Nei primi giorni dell’anno la prospettiva con la quale si guarda ai mesi che verranno è quella di un auspicato cambiamento in positivo, dell’augurio perché le cose siano migliori dell’anno che si è appena concluso. E in questo desiderio di positività cerchiamo conforto anche in almanacchi e oroscopi: così sappiamo che per i cinesi questo è l’anno della scimmia, e curiosiamo nei nostri segni zodiacali pur sapendo che sono collocati in modo sbagliato, come ci dicono i matematici, rispetto al periodo spazio temporale che occupano. Lo sappiamo, diciamo di non crederci, ma chi non ha sbirciato almeno una volta le parole del proprio segno zodiacale?
Siamo sempre alla ricerca di un qualcosa che ci aiuti a cogliere in una prospettiva di novità il cammino che abbiamo davanti; in sostanza, siamo alla ricerca di una guida, una luce, che possa illuminare i nostri passi. Eppure questa luce l’abbiamo incontrata pochi giorni fa, in quella piccola creatura nata a Betlemme, che i pastori, i poveri e gli umili, hanno vegliato. Come i magi che, guidati dalla cometa, raggiungono Betlemme dall’oriente, lo ricorderemo nell’epifania, così anche l’uomo di oggi ha bisogno di una guida per trovare quella luce, per cogliere i segni dei tempi in un tempo in cui i segni sono troppi e confusi. Ricordava Papa Benedetto XVI che è proprio quella sapienza, la sapienza di Dio, che dà senso alla storia, “vera ragione di speranza dell’umanità”. Per questo, affermava, non abbiamo bisogno di improbabili pronostici e previsioni economiche: l’anno che verrà “sarà più o meno buono nella misura in cui ciascuno, secondo le proprie responsabilità, saprà collaborare con la grazia di Dio”.
Le lettura di questa seconda domenica dopo Natale, ci dicono ancora qualcosa di più su quel bambino nato in umiltà e povertà, soprattutto il prologo del Vangelo di Giovanni che matte in risalto il mistero dell’incarnazione, in un linguaggio che va all’origine di tutto: “in principio era il Verbo, il Verbo era presso Dio e il Verbo era Dio”. Tutto inizia qui, in questo rapporto tra il Verbo, la parola divina, e il Padre; la parola creatrice che si fece carne e ha messa la tenda in mezzo a noi. “Quella parola – afferma Papa Francesco all’Angelus – che dimora nel cielo, cioè nella dimensione di Dio, è venuta sulla terra affinché noi l’ascoltassimo e potessimo conoscere e toccare con mano l’amore del Padre”. Un dono d’amore cui fa riscontro, per Francesco, la non accoglienza da parte degli uomini: “la parola è la luce, eppure gli uomini hanno preferito le tenebre”. Hanno chiuso la porta in faccia al figlio di Dio, afferma ancora il Papa: “è il mistero del male che insidia anche la nostra vita e che richiede da parte nostra vigilanza e attenzione perché non prevalga”. Il male, si legge nel libro della Genesi “è accovacciato davanti alla nostra porta”, afferma ancora il Papa, e se lo lasciamo entrare “sarebbe lui allora a chiudere la nostra porta a chiunque altro”.
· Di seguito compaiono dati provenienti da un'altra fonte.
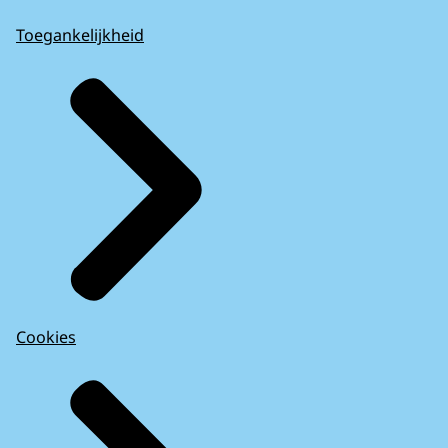
Toegankelijkheid
Cookies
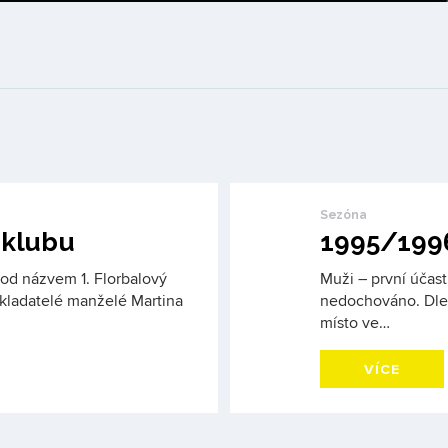
Sezóna
 klubu
1995/199
 pod názvem 1. Florbalový
Muži – první účast
kladatelé manželé Martina
nedochováno. Dle 
místo ve…
VÍCE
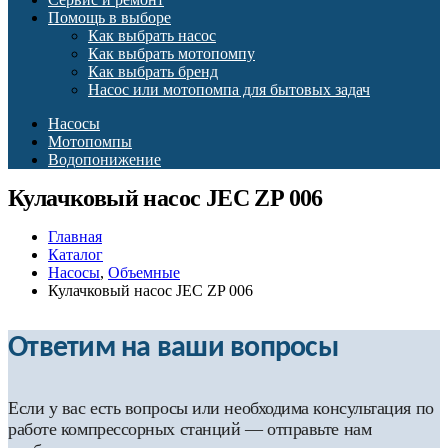
Помощь в выборе
Как выбрать насос
Как выбрать мотопомпу
Как выбрать бренд
Насос или мотопомпа для бытовых задач
Насосы
Мотопомпы
Водопонижение
Кулачковый насос JEC ZP 006
Главная
Каталог
Насосы
,
Объемные
Кулачковый насос JEC ZP 006
Ответим на ваши вопросы
Если у вас есть вопросы или необходима консультация по
работе компрессорных станций — отправьте нам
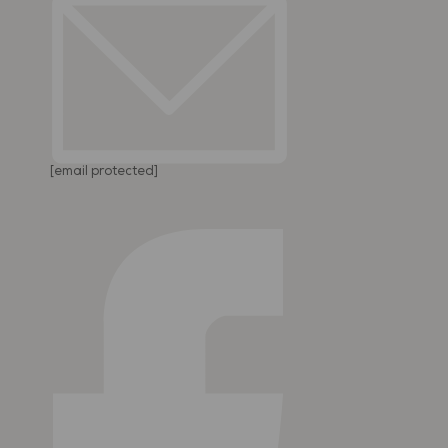
[email protected]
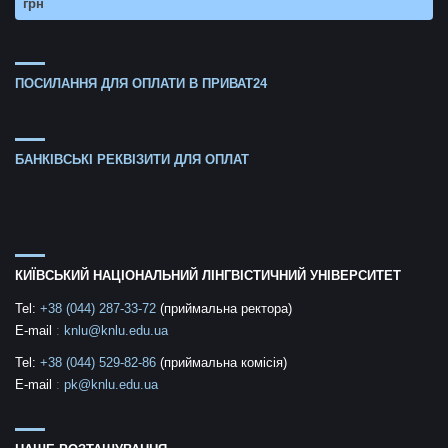
грн
ПОСИЛАННЯ ДЛЯ ОПЛАТИ В ПРИВАТ24
БАНКІВСЬКІ РЕКВІЗИТИ ДЛЯ ОПЛАТ
КИЇВСЬКИЙ НАЦІОНАЛЬНИЙ ЛІНГВІСТИЧНИЙ УНІВЕРСИТЕТ
Tel:
+38 (044) 287-33-72
(приймальна ректора)
E-mail
:
knlu@knlu.edu.ua
Tel:
+38 (044) 529-82-86
(приймальна комісія)
E-mail
:
pk@knlu.edu.ua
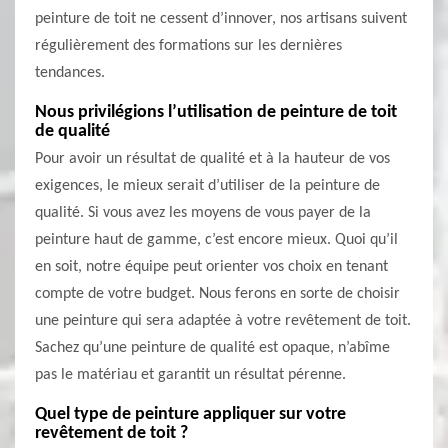
peinture de toit ne cessent d’innover, nos artisans suivent
régulièrement des formations sur les dernières
tendances.
Nous privilégions l’utilisation de peinture de toit
de qualité
Pour avoir un résultat de qualité et à la hauteur de vos
exigences, le mieux serait d’utiliser de la peinture de
qualité. Si vous avez les moyens de vous payer de la
peinture haut de gamme, c’est encore mieux. Quoi qu’il
en soit, notre équipe peut orienter vos choix en tenant
compte de votre budget. Nous ferons en sorte de choisir
une peinture qui sera adaptée à votre revêtement de toit.
Sachez qu’une peinture de qualité est opaque, n’abîme
pas le matériau et garantit un résultat pérenne.
Quel type de peinture appliquer sur votre
revêtement de toit ?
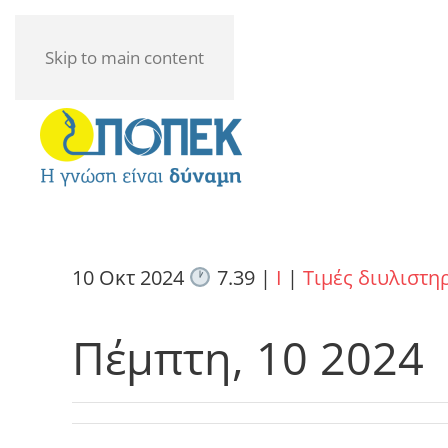
Skip to main content
10 Οκτ 2024
7.39
|
I
|
Τιμές διυλιστη
Πέμπτη, 10 2024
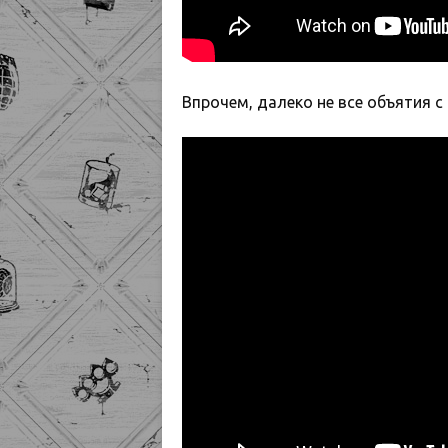
Впрочем, далеко не все объятия 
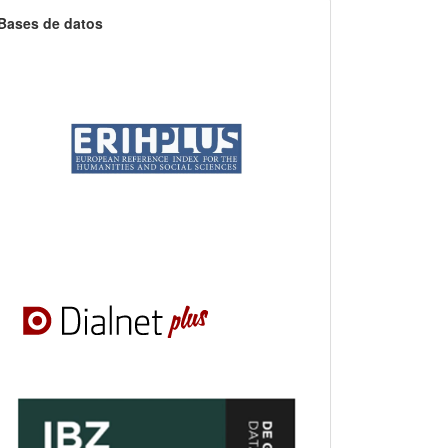
Bases de datos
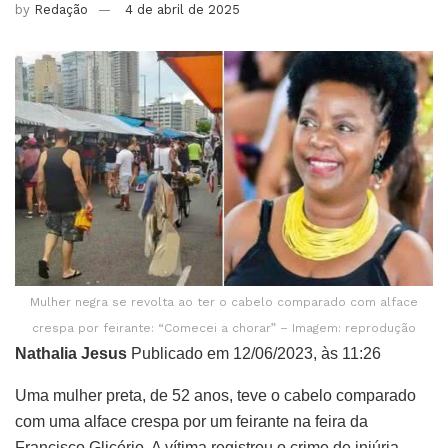
by
Redação
4 de abril de 2025
Mulher negra se revolta ao ter o cabelo comparado com alface
crespa por feirante: “Comecei a chorar” – Imagem: reprodução
Nathalia Jesus
Publicado em 12/06/2023, às 11:26
Uma mulher preta, de 52 anos, teve o cabelo comparado
com uma alface crespa por um feirante na feira da
Francisco Glicério. A vítima registrou o crime de injúria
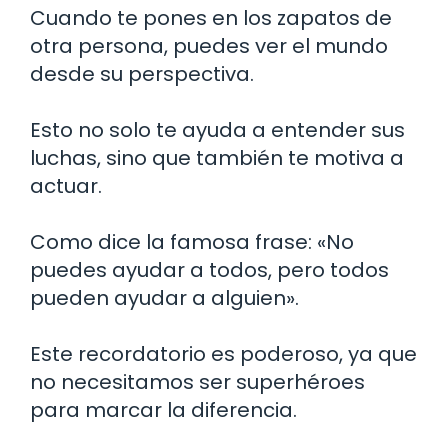
Cuando te pones en los zapatos de
otra persona, puedes ver el mundo
desde su perspectiva.
Esto no solo te ayuda a entender sus
luchas, sino que también te motiva a
actuar.
Como dice la famosa frase: «No
puedes ayudar a todos, pero todos
pueden ayudar a alguien».
Este recordatorio es poderoso, ya que
no necesitamos ser superhéroes
para marcar la diferencia.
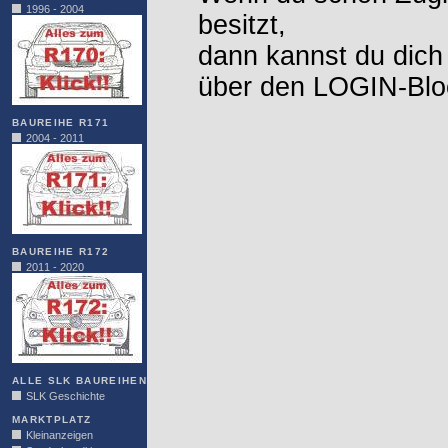
1996 - 2004
besitzt,
dann kannst du dich
über den LOGIN-Blo
BAUREIHE R171
2004 - 2011
BAUREIHE R172
2011 - 2020
ALLE SLK BAUREIHEN
SLK Geschichte
MARKTPLATZ
Kleinanzeigen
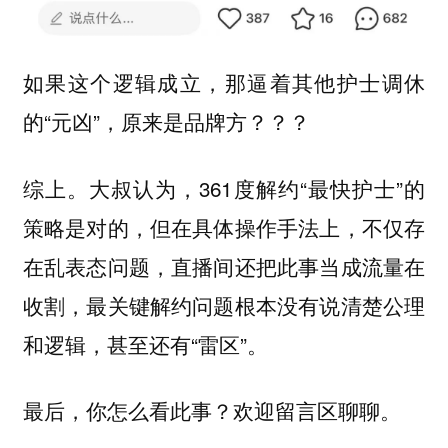
如果这个逻辑成立，那逼着其他护士调休
的“元凶”，原来是品牌方？？？
综上。大叔认为，361度解约“最快护士”的
策略是对的，但在具体操作手法上，不仅存
在乱表态问题，直播间还把此事当成流量在
收割，最关键解约问题根本没有说清楚公理
和逻辑，甚至还有“雷区”。
最后，你怎么看此事？欢迎留言区聊聊。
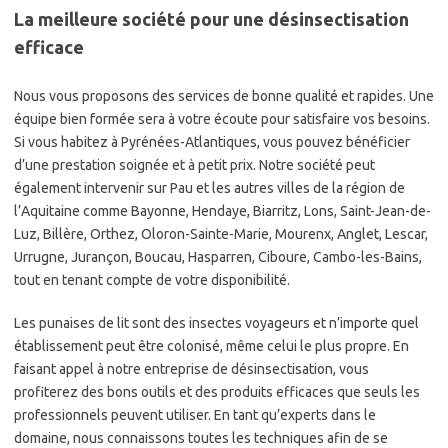
La meilleure société pour une désinsectisation
efficace
Nous vous proposons des services de bonne qualité et rapides. Une
équipe bien formée sera à votre écoute pour satisfaire vos besoins.
Si vous habitez à Pyrénées-Atlantiques, vous pouvez bénéficier
d’une prestation soignée et à petit prix. Notre société peut
également intervenir sur Pau et les autres villes de la région de
l’Aquitaine comme Bayonne, Hendaye, Biarritz, Lons, Saint-Jean-de-
Luz, Billère, Orthez, Oloron-Sainte-Marie, Mourenx, Anglet, Lescar,
Urrugne, Jurançon, Boucau, Hasparren, Ciboure, Cambo-les-Bains,
tout en tenant compte de votre disponibilité.
Les punaises de lit sont des insectes voyageurs et n’importe quel
établissement peut être colonisé, même celui le plus propre. En
faisant appel à notre entreprise de désinsectisation, vous
profiterez des bons outils et des produits efficaces que seuls les
professionnels peuvent utiliser. En tant qu’experts dans le
domaine, nous connaissons toutes les techniques afin de se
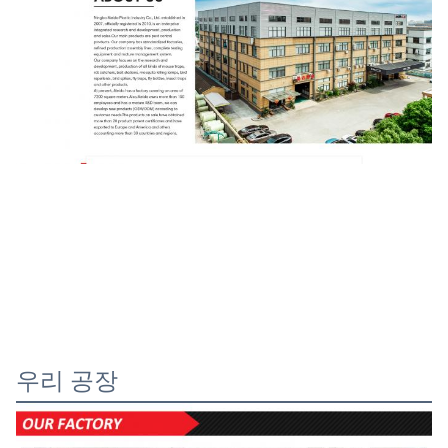
우리 공장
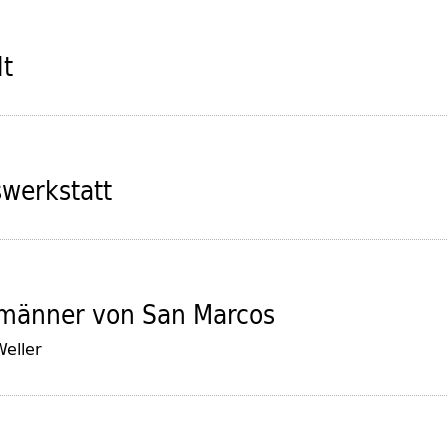
lt
werkstatt
lmänner von San Marcos
Weller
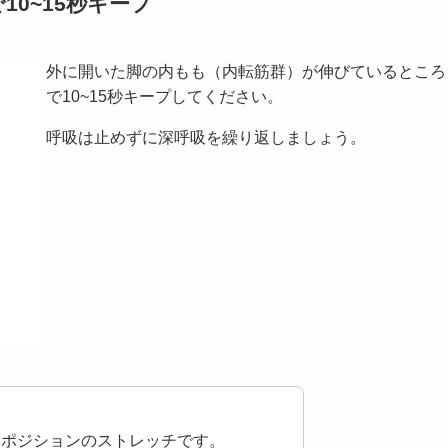
10~15秒キープ
外に開いた脚の内もも（内転筋群）が伸びているところ
で10~15秒キープしてください。
呼吸は止めずに深呼吸を繰り返しましょう。
すポジションのストレッチです。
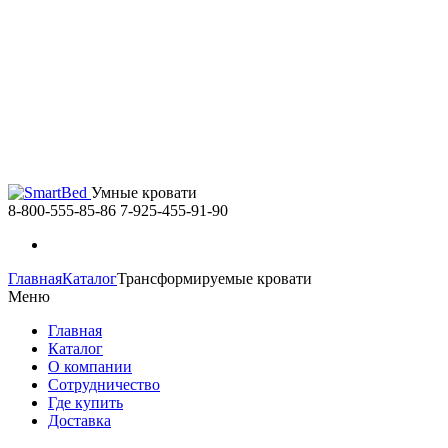
Умные кровати
8-800-555-85-86
7-925-455-91-90
Главная
Каталог
Трансформируемые кровати
Меню
Главная
Каталог
О компании
Сотрудничество
Где купить
Доставка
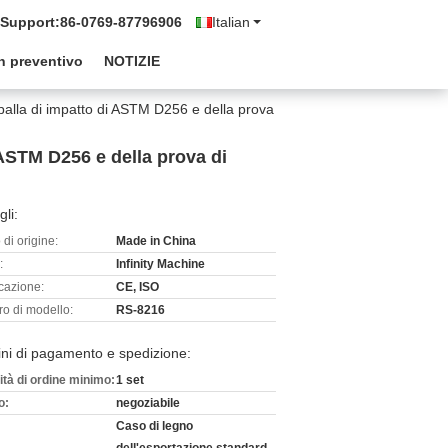
 Support:
86-0769-87796906
Italian
n preventivo
NOTIZIE
 palla di impatto di ASTM D256 e della prova
 ASTM D256 e della prova di
gli:
di origine:
Made in China
:
Infinity Machine
icazione:
CE, ISO
o di modello:
RS-8216
ni di pagamento e spedizione:
ità di ordine minimo:
1 set
o:
negoziabile
Caso di legno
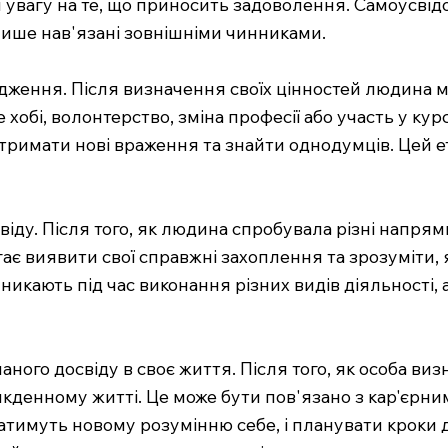
ти увагу на те, що приносить задоволення. Самоусві
 лише нав'язані зовнішніми чинниками.
дження. Після визначення своїх цінностей людина м
ове хобі, волонтерство, зміна професії або участь у 
й отримати нові враження та знайти однодумців. Це
освіду. Після того, як людина спробувала різні напря
агає виявити свої справжні захоплення та зрозуміти,
виникають під час виконання різних видів діяльності
ного досвіду в своє життя. Після того, як особа визн
сякденному житті. Це може бути пов'язано з кар'єрн
датимуть новому розумінню себе, і планувати кроки д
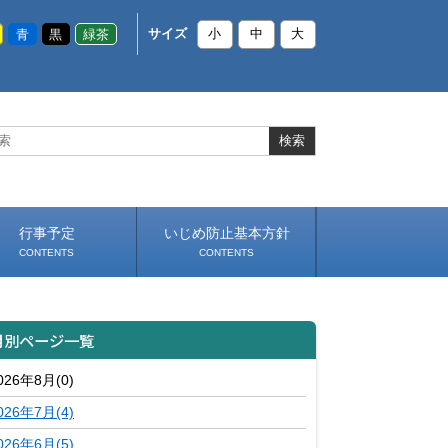
青
黒
緑茶
サイズ
小
中
大
行事予定
いじめ防止基本方針
CONTENTS
CONTENTS
月別ページ一覧
026年8月(0)
026年7月(4)
026年6月(5)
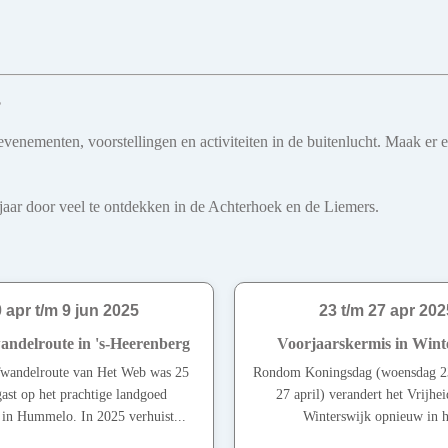
s
venementen, voorstellingen en activiteiten in de buitenlucht. Maak er 
le jaar door veel te ontdekken in de Achterhoek en de Liemers.
 apr t/m 9 jun 2025
23 t/m 27 apr 202
delroute in 's-Heerenberg
Voorjaarskermis in Wint
andelroute van Het Web was 25
Rondom Koningsdag (woensdag 2
 gast op het prachtige landgoed
27 april) verandert het Vrijhei
in Hummelo. In 2025 verhuist...
Winterswijk opnieuw in he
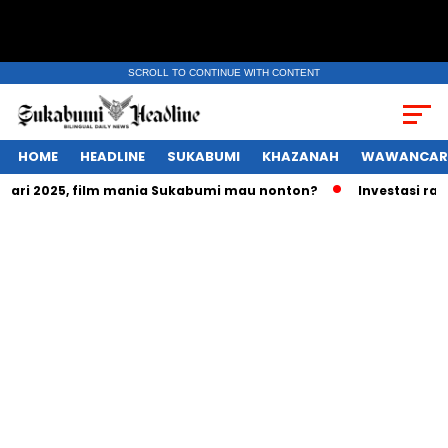
SCROLL TO CONTINUE WITH CONTENT
HOME
HEADLINE
SUKABUMI
KHAZANAH
WAWANCAR
uari 2025, film mania Sukabumi mau nonton?
Investasi ratu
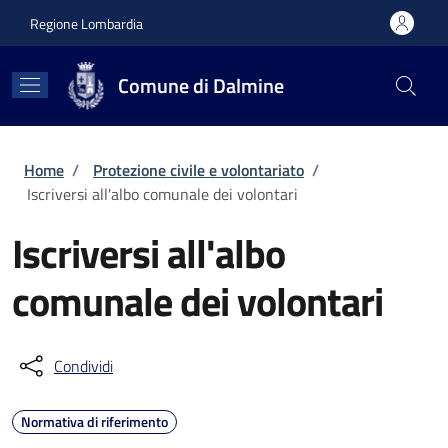
Salta al contenuto principale
Skip to footer content
Regione Lombardia
Comune di Dalmine
Briciole di pane
Home
/
Protezione civile e volontariato
/
Iscriversi all'albo comunale dei volontari
Iscriversi all'albo
comunale dei volontari
Condividi
Normativa di riferimento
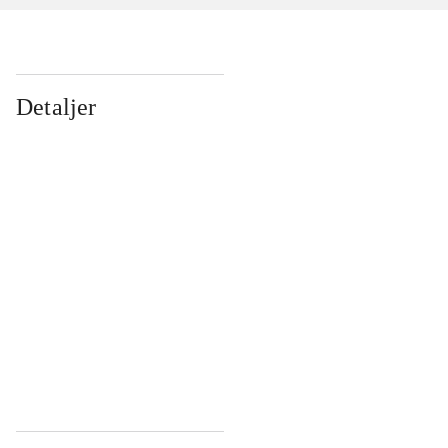
Detaljer
...
...
...
...
...
...
...
...
...
...
...
...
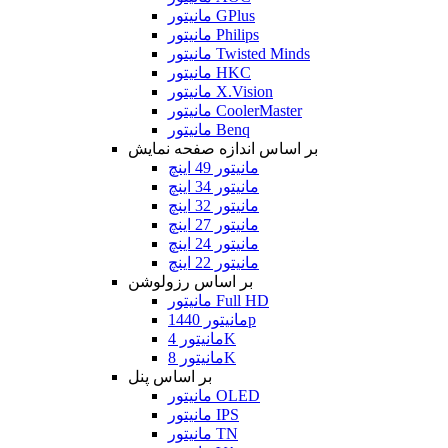
مانیتور GPlus
مانیتور Philips
مانیتور Twisted Minds
مانیتور HKC
مانیتور X.Vision
مانیتور CoolerMaster
مانیتور Benq
بر اساس اندازه صفحه نمایش
مانیتور 49 اینچ
مانیتور 34 اینچ
مانیتور 32 اینچ
مانیتور 27 اینچ
مانیتور 24 اینچ
مانیتور 22 اینچ
بر اساس رزولوشن
مانیتور Full HD
مانیتور 1440p
مانیتور 4K
مانیتور 8K
بر اساس پنل
مانیتور OLED
مانیتور IPS
مانیتور TN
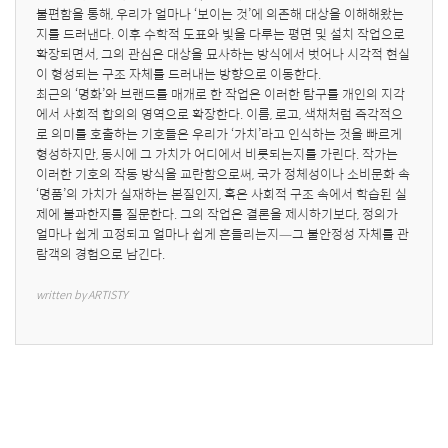
불편함을 통해, 우리가 얼마나 ‘보이는 것’에 의존해 대상을 이해해왔는
지를 드러낸다. 이후 수학적 도표와 빛을 다루는 평면 및 설치 작업으로 
확장되면서, 그의 관심은 대상을 묘사하는 방식에서 벗어나 시각적 현실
La novità cristiana è proprio quell’aprire la porta all’altro, alla parola di un Dio che “si esilia da se stesso per amare chi è fuori di lui; un Dio che si mostra mortale”, scrive il priore di Bose, padre Enzo Bianchi. Ma è proprio questo lo scandalo dell’incarnazione “che è sempre stata la verità più difficile da credere, in ogni tempo, anche da parte degli stessi cristiani”.
In quel bambino nato a Betlemme c’è il progetto d’amore iscritto nel disegno divino; c’è l’invito ad accogliere la “parola di salvezza, questo mistero di luce”. Se accogliamo Gesù, afferma Papa Francesco, “cresceremo nella conoscenza e nell’amore del Signore, impareremo ad essere misericordiosi come lui”.
È vero, la vita è segnata da difficoltà e i problemi non mancano, ma dobbiamo anche essere capaci di cogliere i segni di una presenza di Dio nella nostra storia. Un Dio che ci parla in tanti modi, che ha messo la tenda non solo tra gli uomini, ma negli uomini, nella debolezza, nella fragilità, nella mortalità della nostra carne.